Institutional and managerial setups are, by necessity, a top-down multi-layered structures; from “top-sovereign” through “macro” to “sectoral” to “sub-sectoral” to lowest operational  “micro-project” levels.  That indicates border fields development is, apparently, an issue characterizes with complexity and inter-connectivity and, consequently requires, from sovereign parties, holistic approach with clear Vision, competent integrated Mission and specific practical Actions.  Hence, joint development arrangements and operational modalities of border fields or exploration blocks are lengthy, difficult, legally complex and politically sensitive. Thus, as prerequisite for protecting the national interests of the sovereign parties it is vital to formulate specific strategy and adopt well thought integrated approach or roadmap for jointly developing the fields across Iraq-Iran borders.

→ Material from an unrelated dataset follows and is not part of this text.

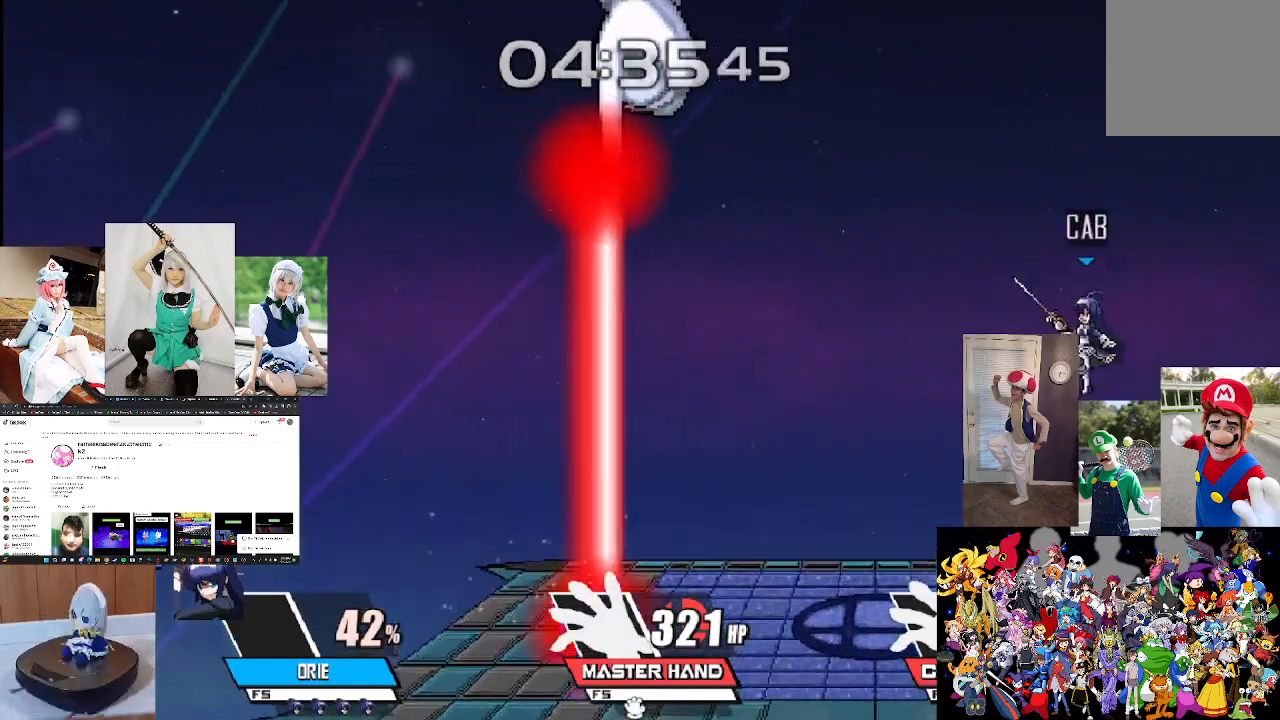
{"buttons": ["X"], "left_stick": "left", "right_stick": "up", "events": [[33, "left_stick", "up-left"], [200, "L1", "down"], [400, "L1", "up"], [400, "right_stick", "up"], [500, "left_stick", "left"]]}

For this purpose the presentation proposes Strategy Outcomes Matrix-SOM and related TELG Approach; while SOM elaborates on the mentioned above thoughts, TELG Approach basically integrates four fundamental broad spheres of professional knowledge-base and analysis and applicable to the collaborative mode of border fields development in both modalities- unitization and joint venture:

Technical (including technological, engineering, geological and related petroleum specializations, which should provide all related structural, volumetric and qualitative parameters, data and analysis including thorough Situation Analysis and Base-Line Survey );

Economic (including assessing investment options, sensitivity analysis, economic and financial feasibility assessment based on Equity shares, Capex, Opex, existing Assets valuation and provides thorough cash-flow analysis among others);

Legal (including governing frameworks, contract type or contracting modalities and related approvals; Pre-unitization Agreement/ Unitization Operation Agreement);

Geo/political (including bilateral and international instruments, norms and standards pertinent  to the subject matter. For Provincial/ Regional blocks it covers domestic political issues relating to resource development and management).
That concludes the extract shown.